Un trône dans la mire
L’ex-chef intérimaire de la mafia de Montréal et ses lieutenants veulent reprendre leur place
Une nouvelle lutte de pouvoir risque d’éclater au sein de la mafia montréalaise car l’ancien chef intérimaire et ses deux lieutenants entendent reprendre leur place au sommet en sortant du pénitencier.
«Nous voulons reprendre le contrôle», ont déjà fait savoir Francesco Arcadi, Lorenzo Giordano et Francesco Del Balso à la nouvelle table de direction du crime organisé italien formée à la suite du décès du parrain Vito Rizzuto, a appris Le Journal.
Selon plusieurs sources, les trois hommes incarcérés depuis l’opération Colisée de 2006 transmettent des messages clairs au nouveau chef présumé des opérations de la mafia à Montréal, Stefano Sollecito, depuis quelques semaines. Et ce, même si le trio ne sera libéré qu’entre décembre et février prochains.
ÉTINCELLES À PRÉVOIR
D’après nos informations, un conflit de générations se dessine entre ces vieux routiers à la réputation de durs et la nouvelle garde mafieuse, dont le règne est marqué par l’accalmie et le partenariat avec les autres groupes du crime organisé.
«Francesco Arcadi n’a pas toujours fait l’unanimité au sein de la mafia, a rappelé Pierre de Champlain, ex-analyste du renseignement à la GRC. Il était moins subtil dans sa façon de régler des problèmes qu’un médiateur comme Vito Rizzuto. S’il entend reprendre le contrôle, on peut s’attendre à des étincelles.»
Calabrais d’origine, celui qu’on surnomme «Compare Franco» avait fait ses classes dans le clan Cotroni avant de devenir un «soldat loyal» du clan Rizzuto.

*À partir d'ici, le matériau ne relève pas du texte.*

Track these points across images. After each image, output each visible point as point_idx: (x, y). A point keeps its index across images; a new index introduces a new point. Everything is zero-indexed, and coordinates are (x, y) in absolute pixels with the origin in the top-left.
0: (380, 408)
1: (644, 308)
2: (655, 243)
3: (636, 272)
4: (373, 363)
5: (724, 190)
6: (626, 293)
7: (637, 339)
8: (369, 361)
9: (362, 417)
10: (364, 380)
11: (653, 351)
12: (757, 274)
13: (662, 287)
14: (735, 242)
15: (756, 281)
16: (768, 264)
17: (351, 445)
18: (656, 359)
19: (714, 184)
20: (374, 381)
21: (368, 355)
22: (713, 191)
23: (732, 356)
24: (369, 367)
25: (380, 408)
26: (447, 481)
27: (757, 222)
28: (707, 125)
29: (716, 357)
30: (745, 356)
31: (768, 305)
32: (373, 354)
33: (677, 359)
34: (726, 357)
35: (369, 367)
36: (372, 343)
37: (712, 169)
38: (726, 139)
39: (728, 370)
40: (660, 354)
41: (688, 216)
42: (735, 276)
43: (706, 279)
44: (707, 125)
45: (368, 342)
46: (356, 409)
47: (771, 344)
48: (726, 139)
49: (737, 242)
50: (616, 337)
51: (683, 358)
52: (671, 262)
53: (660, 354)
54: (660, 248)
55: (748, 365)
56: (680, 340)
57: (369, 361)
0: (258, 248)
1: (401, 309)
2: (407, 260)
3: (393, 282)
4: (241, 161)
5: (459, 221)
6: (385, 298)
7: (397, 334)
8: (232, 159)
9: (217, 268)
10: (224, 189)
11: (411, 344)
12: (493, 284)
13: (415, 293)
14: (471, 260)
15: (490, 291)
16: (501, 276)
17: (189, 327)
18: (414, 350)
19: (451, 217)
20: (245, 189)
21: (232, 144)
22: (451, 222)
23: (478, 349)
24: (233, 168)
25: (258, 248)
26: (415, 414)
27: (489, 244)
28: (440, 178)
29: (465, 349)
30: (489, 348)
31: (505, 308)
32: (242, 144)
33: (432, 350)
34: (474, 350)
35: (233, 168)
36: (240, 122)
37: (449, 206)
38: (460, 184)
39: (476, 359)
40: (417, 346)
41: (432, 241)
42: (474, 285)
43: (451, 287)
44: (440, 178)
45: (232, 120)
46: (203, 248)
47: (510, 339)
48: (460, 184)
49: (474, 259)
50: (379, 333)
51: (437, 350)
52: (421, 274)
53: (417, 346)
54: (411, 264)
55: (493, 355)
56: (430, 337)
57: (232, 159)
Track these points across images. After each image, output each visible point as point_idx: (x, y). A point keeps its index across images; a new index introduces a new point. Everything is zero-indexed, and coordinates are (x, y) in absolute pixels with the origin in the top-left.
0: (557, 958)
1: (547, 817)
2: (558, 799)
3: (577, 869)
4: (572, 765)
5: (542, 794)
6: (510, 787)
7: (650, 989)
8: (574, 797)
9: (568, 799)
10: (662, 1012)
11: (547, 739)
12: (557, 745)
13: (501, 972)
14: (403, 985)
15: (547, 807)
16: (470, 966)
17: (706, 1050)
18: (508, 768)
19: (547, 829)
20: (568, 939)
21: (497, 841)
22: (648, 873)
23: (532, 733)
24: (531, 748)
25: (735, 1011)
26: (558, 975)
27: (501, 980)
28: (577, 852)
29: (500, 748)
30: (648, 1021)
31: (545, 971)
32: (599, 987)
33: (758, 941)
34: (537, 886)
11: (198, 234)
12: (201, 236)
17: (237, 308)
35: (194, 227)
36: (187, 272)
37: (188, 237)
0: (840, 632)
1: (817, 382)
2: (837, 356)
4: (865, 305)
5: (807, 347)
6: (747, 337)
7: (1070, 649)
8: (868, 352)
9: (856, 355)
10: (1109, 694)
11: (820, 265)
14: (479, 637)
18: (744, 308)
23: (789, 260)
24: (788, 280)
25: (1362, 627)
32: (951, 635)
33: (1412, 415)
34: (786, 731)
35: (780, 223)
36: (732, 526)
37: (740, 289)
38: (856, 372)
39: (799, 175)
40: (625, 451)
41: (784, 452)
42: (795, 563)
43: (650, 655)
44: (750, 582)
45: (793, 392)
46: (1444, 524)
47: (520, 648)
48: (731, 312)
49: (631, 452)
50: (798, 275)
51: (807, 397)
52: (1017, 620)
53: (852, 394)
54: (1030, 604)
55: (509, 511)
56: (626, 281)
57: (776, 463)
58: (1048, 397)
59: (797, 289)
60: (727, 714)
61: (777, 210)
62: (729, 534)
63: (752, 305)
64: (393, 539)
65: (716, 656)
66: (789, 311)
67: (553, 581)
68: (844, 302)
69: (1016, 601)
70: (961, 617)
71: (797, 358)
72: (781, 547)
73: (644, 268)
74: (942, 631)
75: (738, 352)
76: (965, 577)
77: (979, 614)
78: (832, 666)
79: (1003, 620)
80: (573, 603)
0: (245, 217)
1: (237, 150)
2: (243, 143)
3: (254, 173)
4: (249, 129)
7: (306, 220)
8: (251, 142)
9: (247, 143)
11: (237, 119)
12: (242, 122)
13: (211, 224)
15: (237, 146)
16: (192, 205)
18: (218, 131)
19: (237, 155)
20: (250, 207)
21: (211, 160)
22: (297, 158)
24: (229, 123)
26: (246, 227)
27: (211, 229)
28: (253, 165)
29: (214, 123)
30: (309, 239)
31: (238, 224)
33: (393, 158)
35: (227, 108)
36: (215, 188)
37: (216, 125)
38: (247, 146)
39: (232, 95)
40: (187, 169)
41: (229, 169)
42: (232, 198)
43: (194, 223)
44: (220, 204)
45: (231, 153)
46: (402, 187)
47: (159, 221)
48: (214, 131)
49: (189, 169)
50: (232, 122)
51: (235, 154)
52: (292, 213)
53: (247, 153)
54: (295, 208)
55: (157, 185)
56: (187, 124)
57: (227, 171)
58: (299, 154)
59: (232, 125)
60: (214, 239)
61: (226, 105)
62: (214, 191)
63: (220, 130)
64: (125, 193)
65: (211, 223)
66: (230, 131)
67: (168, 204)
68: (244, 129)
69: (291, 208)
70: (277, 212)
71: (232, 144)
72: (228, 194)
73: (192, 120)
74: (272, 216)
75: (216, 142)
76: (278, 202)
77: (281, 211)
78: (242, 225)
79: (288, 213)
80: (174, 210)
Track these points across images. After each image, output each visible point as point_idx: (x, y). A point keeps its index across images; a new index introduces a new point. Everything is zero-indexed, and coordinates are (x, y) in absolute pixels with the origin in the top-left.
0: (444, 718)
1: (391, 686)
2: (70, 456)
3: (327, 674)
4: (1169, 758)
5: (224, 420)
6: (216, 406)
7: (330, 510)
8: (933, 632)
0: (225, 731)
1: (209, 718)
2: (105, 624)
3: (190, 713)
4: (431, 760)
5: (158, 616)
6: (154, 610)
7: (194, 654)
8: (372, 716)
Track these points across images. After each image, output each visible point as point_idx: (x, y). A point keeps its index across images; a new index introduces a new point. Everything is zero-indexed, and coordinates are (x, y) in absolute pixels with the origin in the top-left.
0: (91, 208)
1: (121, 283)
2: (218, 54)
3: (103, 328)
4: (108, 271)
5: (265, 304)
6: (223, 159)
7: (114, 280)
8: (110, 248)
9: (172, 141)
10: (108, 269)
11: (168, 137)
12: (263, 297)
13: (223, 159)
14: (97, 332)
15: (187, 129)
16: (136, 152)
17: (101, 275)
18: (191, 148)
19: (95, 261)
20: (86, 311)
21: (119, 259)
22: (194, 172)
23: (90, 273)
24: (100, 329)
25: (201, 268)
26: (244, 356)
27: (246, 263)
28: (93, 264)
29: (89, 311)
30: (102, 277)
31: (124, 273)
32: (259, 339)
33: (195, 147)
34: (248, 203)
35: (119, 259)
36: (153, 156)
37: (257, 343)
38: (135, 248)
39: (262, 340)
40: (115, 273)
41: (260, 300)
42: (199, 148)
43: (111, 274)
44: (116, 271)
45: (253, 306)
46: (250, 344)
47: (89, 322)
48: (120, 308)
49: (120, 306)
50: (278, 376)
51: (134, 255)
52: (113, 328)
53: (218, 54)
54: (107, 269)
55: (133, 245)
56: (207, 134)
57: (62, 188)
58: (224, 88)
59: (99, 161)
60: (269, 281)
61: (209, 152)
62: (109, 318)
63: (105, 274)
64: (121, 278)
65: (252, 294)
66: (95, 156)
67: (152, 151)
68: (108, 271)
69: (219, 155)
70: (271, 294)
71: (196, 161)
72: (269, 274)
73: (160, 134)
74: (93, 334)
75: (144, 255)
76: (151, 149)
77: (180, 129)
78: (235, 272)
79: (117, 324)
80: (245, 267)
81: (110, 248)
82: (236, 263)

«Quand Vito Rizzuto a été emprisonné, Arcadi a été nommé street
boss, chargé des opérations, de la discipline et des soldats de rue. Il était loyal et il aurait fait n’importe quoi pour les Rizzuto», a ajouté M. de Champlain, auteur de plusieurs livres sur la mafia et le crime organisé.
L’ARGENT DU « LIVRE »
Le retour escompté d’Arcadi et de sa bande risque toutefois d’être parsemé d’embûches.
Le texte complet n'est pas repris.